Klinische Beobachtungen offenbaren, dass Dopamin in beiden Episoden der BS verändert ist. Das Erleben von Freude, vermitteln von Motivation, Impulsivität, Risikoverhalten und kognitive Prozesse werden durch das dopaminerge System vermittelt. Alles Prozesse, die in der BS beeinträchtigt sind. Agenzien, die einen Einfluss auf das dopaminerge System haben, in dem sie den Dopaminspiegel erhöhen, wie L-DOPA, Amphetamin oder Dopaminagonisten, führen zu manischen Symptomen in Probanden (Berk et al. 2007; Cousins et al. 2009) oder konnten depressive Symptome verbessern (Goldberg et al. 2004). Eine gegensätzliche Wirkung können Dopaminantagonisten in manischen Patienten haben (Tohen et al. 2003). Mittels bildgebenden Verfahren, Post-Mortem-Studien und in vitro Experimenten konnte eine verringerte Verfügbarkeit von funktionalen Dopamintransportern und erhöhter präfrontaler und frontaler Verfügbarkeit von Dopamin bei bipolaren Patienten festgestellt werden (Nikolaus et al. 2019; Young und Dulcis 2015). Der Urin von bipolaren Patienten enthält ebenfalls einen erhöhten Dopaminspiegel (Joyce et al. 1995). Veränderte Dichten von Dopaminrezeptoren liegen bei bipolaren Patienten vor (Gonul et al. 2009; Yao et al. 2013).
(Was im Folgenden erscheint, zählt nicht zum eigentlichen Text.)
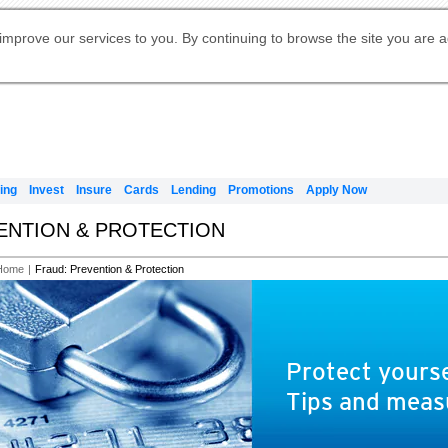
Digital Banking
Online Investment Services
Apply for International Banking
Citibank Debit Mastercard
Our Wealth Philosophy
Our Wealth Philosophy
Apply for Citi Credit Card
Manage Your Mortgage Application
Apply for Citigold
Account
Daily Fund Prices
Activate your Citibank Debit
Request for a Callback on Existing
Get Travel Insurance Quote
Citi Wealth Insights
Citi PayAll
Apply for Citigold Private Client
improve our services to you. By continuing to browse the site you are 
申请国际银行账户 (简体)
Mastercard
Citi Mortgage
Citi FX Calculator
Card Services
Citi Wealth Perspectives
Manage Your Credit Application
申請國際銀行帳戶 (繁体)
Manage Your Credit Application
Citi Plus
Digital Banking
Refer a friend to Citi Credit Card
ing
Invest
Insure
Cards
Lending
Promotions
Apply Now
VENTION & PROTECTION
Home
|
Fraud: Prevention & Protection
Protect yourse
Tips and meas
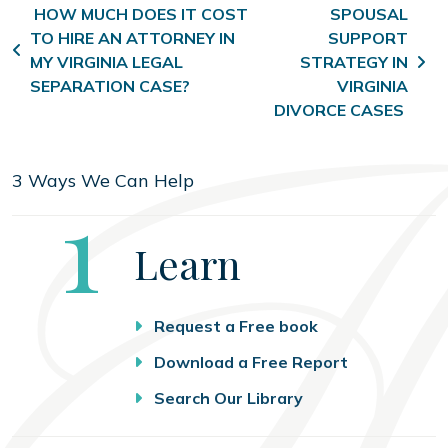
Post navigation
HOW MUCH DOES IT COST
SPOUSAL
TO HIRE AN ATTORNEY IN
SUPPORT
MY VIRGINIA LEGAL
STRATEGY IN
SEPARATION CASE?
VIRGINIA
DIVORCE CASES
3 Ways We Can Help
Step
1
Learn
Request a Free book
Download a Free Report
Search Our Library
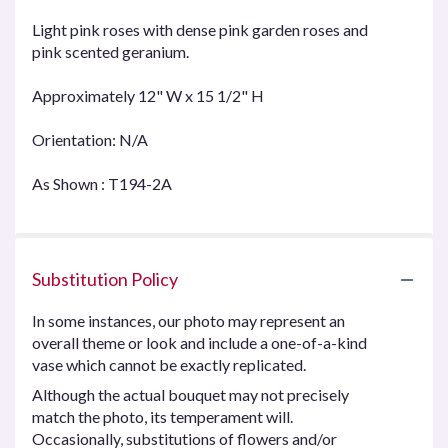
Light pink roses with dense pink garden roses and
pink scented geranium.
Approximately 12" W x 15 1/2" H
Orientation: N/A
As Shown : T194-2A
Substitution Policy
In some instances, our photo may represent an
overall theme or look and include a one-of-a-kind
vase which cannot be exactly replicated.
Although the actual bouquet may not precisely
match the photo, its temperament will.
Occasionally, substitutions of flowers and/or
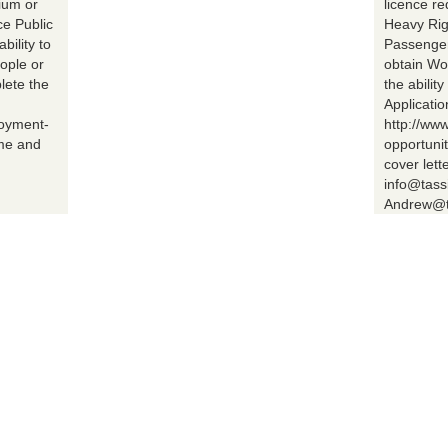
ium or
licence r
ce Public
Heavy Rig
bility to
Passenger 
ople or
obtain Wo
lete the
the abilit
Applicatio
loyment-
http://ww
ume and
opportuni
cover lett
info@tass
Andrew@t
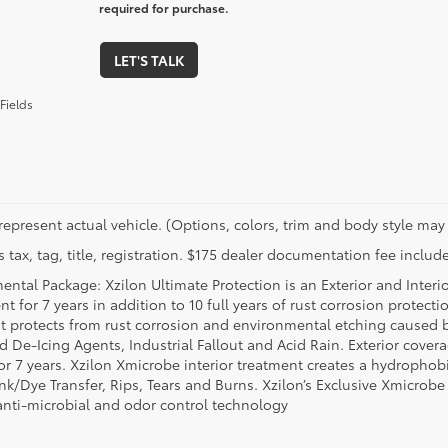
required for purchase.
LET'S TALK
Fields
represent actual vehicle. (Options, colors, trim and body style may 
 tax, tag, title, registration. $175 dealer documentation fee include
ental Package: Xzilon Ultimate Protection is an Exterior and Interi
t for 7 years in addition to 10 full years of rust corrosion protecti
t protects from rust corrosion and environmental etching caused 
ad De-Icing Agents, Industrial Fallout and Acid Rain. Exterior cov
or 7 years. Xzilon Xmicrobe interior treatment creates a hydrophobi
nk/Dye Transfer, Rips, Tears and Burns. Xzilon’s Exclusive Xmicrobe
anti-microbial and odor control technology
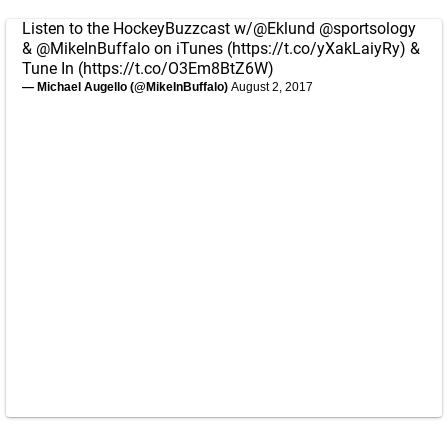
Listen to the HockeyBuzzcast w/
@Eklund
@sportsology
&
@MikeInBuffalo
on iTunes (
https://t.co/yXakLaiyRy
) &
Tune In (
https://t.co/O3Em8BtZ6W
)
— Michael Augello (@MikeInBuffalo)
August 2, 2017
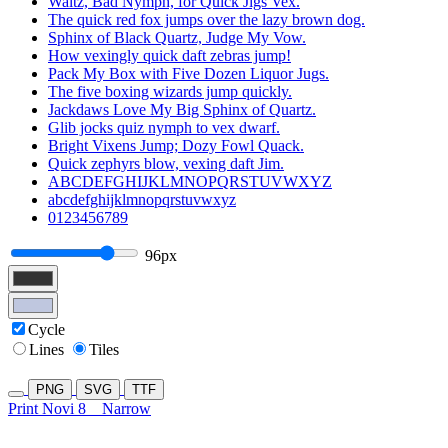
Waltz, Bad Nymph, for Quick Jigs Vex.
The quick red fox jumps over the lazy brown dog.
Sphinx of Black Quartz, Judge My Vow.
How vexingly quick daft zebras jump!
Pack My Box with Five Dozen Liquor Jugs.
The five boxing wizards jump quickly.
Jackdaws Love My Big Sphinx of Quartz.
Glib jocks quiz nymph to vex dwarf.
Bright Vixens Jump; Dozy Fowl Quack.
Quick zephyrs blow, vexing daft Jim.
ABCDEFGHIJKLMNOPQRSTUVWXYZ
abcdefghijklmnopqrstuvwxyz
0123456789
96px
Cycle
Lines
Tiles
PNG
SVG
TTF
Print Novi 8
Narrow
Manipulationen des Dopamin D1 Rezeptors wurde im Tiermodell verwendet um manie-ähnliches Verhalten zu induzieren bzw. konnte sogar einen Wechsel zwischen beiden Episoden im gleichen Tier induzieren (Freund et al. 2016; Hare et al. 2019; Sonntag et al. 2014). Aber auch ein Knockdown des Dopamintransporters, verbunden mit einem hyperdopaminergen Zustand, resultiert im Tiermodell in manie-ähnlichem Verhalten (van Enkhuizen et al. 2014; Young et al. 2011). Ein ähnliches Resultat konnte durch den kompletten Knockout des Dopaminrezeptors erzielt werden (Shaltiel et al. 2008). Eine Kombination aus genetischer Manipulation des Dopaminrezeptors und Umwelteinflüsse durch veränderte Tageslichtlänge konnte ebenfalls zu einem Wechsel zwischen den Episoden im gleichen Tier führen (Young et al. 2018). Diese Ergebnisse unterstützen die von Berk et al. aufgestellte Dopaminhypothese für die Pathophysiologie der BS, die besagt, dass die dopaminerge Transmission abhängig von der Stimmungsphase gestört ist.